Concert review: Land With No Sun is a requiem for our lost civilisation

Composers were supposed to write symphonies, sonatas and atonal works that eschewed melodies in order to be taken seriously. Young Singaporean composer Tze Toh has been content to break that stereotypical mould, beginning as a jazz pianist and assimilating disparate influences of modern classical music, world music and popular idioms into his original compositions.

Land With No Sun (Terra Senza Sole) is an original audio-film, which he explained to mean absolute music accompanied by short films and visual images, performed in front of a live audience. Like in Debussy's piano preludes, where the titles were added after the fact, Tze's music takes on a programmatic slant, as if written to tell a story.

The scenario of the 70-minute-long concert, presented at the Esplanade Recital Studio on Thursday, is set in a dystopian future, when Earth is ravaged by war, over-population and over-building, with sky-cities and pollution that permanently block out the sun's rays. As extinction looms, collective memories are digitised and sent back in time as a cautionary messages. The 10 movements, each documenting a different year of degeneration, served as aural and visual snapshots of mankind's folly. Performing were Tze's ensemble - the Looking Glass Orchestra - of 10 musicians, all excellent soloists in their own right.

The Prologue was just film and recorded sound, playing in a loop as the audience entered the hall. The first movement proper, The Moment, saw soprano Felicia Teo singing the opening lines La Morta E Un Canto Ricordato Del Tempo (Death Is A Song Time Remembers) accompanied by Tze's piano. Italian was chosen for its operatic qualities instead of the more prosaic English, and the film music style of Ennio Morricone was relived.

Io Sono L'Aria (I Am The Air) was a ruminative plaint on Christina Zhou's violin, with the protagonist viewing a wilderness of concrete that replaces clouds in the sky. Much more pulsating and jazzy was Metropolis which brought together saxophonist Teo Boon Chye, who was the evening's busiest soloist, with Wong Wei Lung's drums, Luke Chng's cello and Masato Miyata's bass. This kinetically charged number had the backdrop of a faceless urban landscape viewed from a moving train.

Indian Carnatic violinist Lazar T. Sebastine brought his improvisatory raga skills to Ray / Water, a movement of grace and fluidity portraying a manta ray wandering freely for the last time. Bassoonist Christoph Wichert functioned on more classical lines; placidity in the bleak wintry clime of Snowman was contrasted with violently lurching ostinatos in Factory Dance, an indictment on rapid industrialisation. Violist Tomoko Kakegawa blended prettily with Zhou in Flower, a sad and nostalgic look at Nature, which was symbolically shattered like glass petals on film.
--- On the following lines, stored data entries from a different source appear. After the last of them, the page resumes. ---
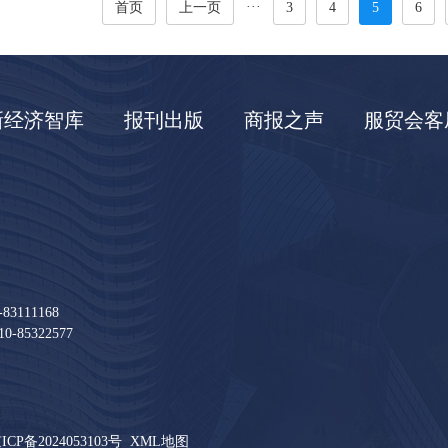
···
首页
上一页
3
4
5
6
新经济智库
报刊出版
商报之声
服贸会客
111168
85322577
ICP备2024053103号
XML地图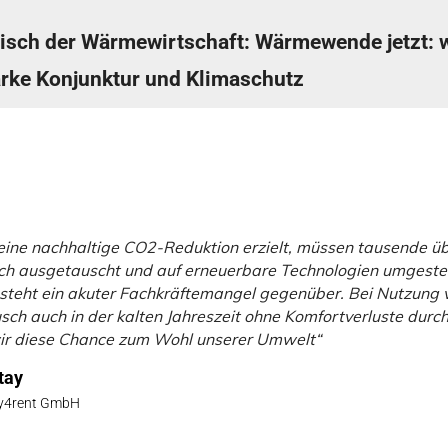
isch der Wärmewirtschaft: Wärmewende jetzt: 
onenwechsel und klare Forderungen an die Poli
arke Konjunktur und Klimaschutz
sforums SHL
eine nachhaltige CO2-Reduktion erzielt, müssen tausende üb
ch ausgetauscht und auf erneuerbare Technologien umgestel
teht ein akuter Fachkräftemangel gegenüber. Bei Nutzung v
sch auch in der kalten Jahreszeit ohne Komfortverluste durc
ir diese Chance zum Wohl unserer Umwelt“
tay
gy4rent GmbH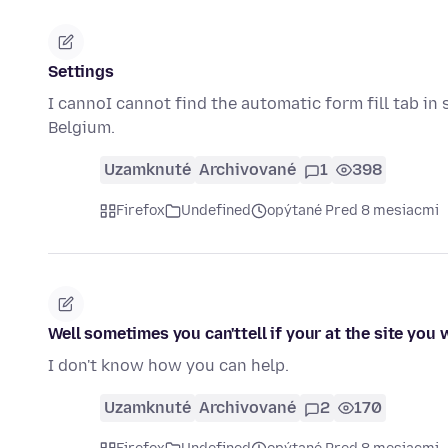
Settings
I cannoI cannot find the automatic form fill tab in 
Belgium.
Uzamknuté
Archivované
1
398
Firefox
Undefined
opýtané Pred 8 mesiacmi
Well sometimes you can'ttell if your at the site you
I don't know how you can help.
Uzamknuté
Archivované
2
170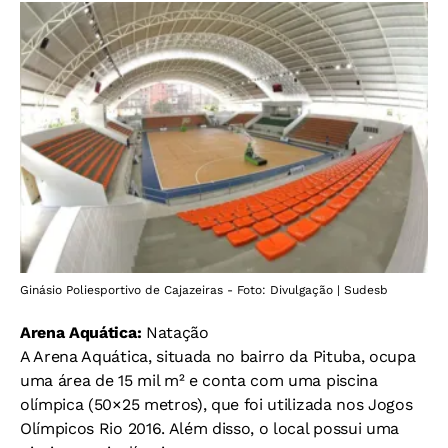
Ginásio Poliesportivo de Cajazeiras - Foto: Divulgação | Sudesb
Arena Aquática:
Natação
A Arena Aquática, situada no bairro da Pituba, ocupa
uma área de 15 mil m² e conta com uma piscina
olímpica (50×25 metros), que foi utilizada nos Jogos
Olímpicos Rio 2016. Além disso, o local possui uma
Tze as a composer is resourceful and possessed with an original voice, yet he was unafraid to invoke the skills of Hungarian composer Bela Bartok in Desert, where a quasi-Middle Eastern dance is hammered out with raw and primal vigour. The penultimate movement Time Travel provided a grand gesture for nine instrumentalists working together for the first time. Brimming with energy and vitality, was this a signal of a new hope for man, or merely the mirage of history repeating itself in futile cycles?

The very short finale Oscurita / The Moment II - which brought back soprano Teo as The Weeping Goddess, accompanied by just three string players - provided the clue. It served as a requiem for our lost civilisation, an abrupt full-stop which we can only hope to prevent. Despite the small audience, Land With No Sun was accorded a standing ovation, a sure sign that right and timely messages will not fall on deaf ears.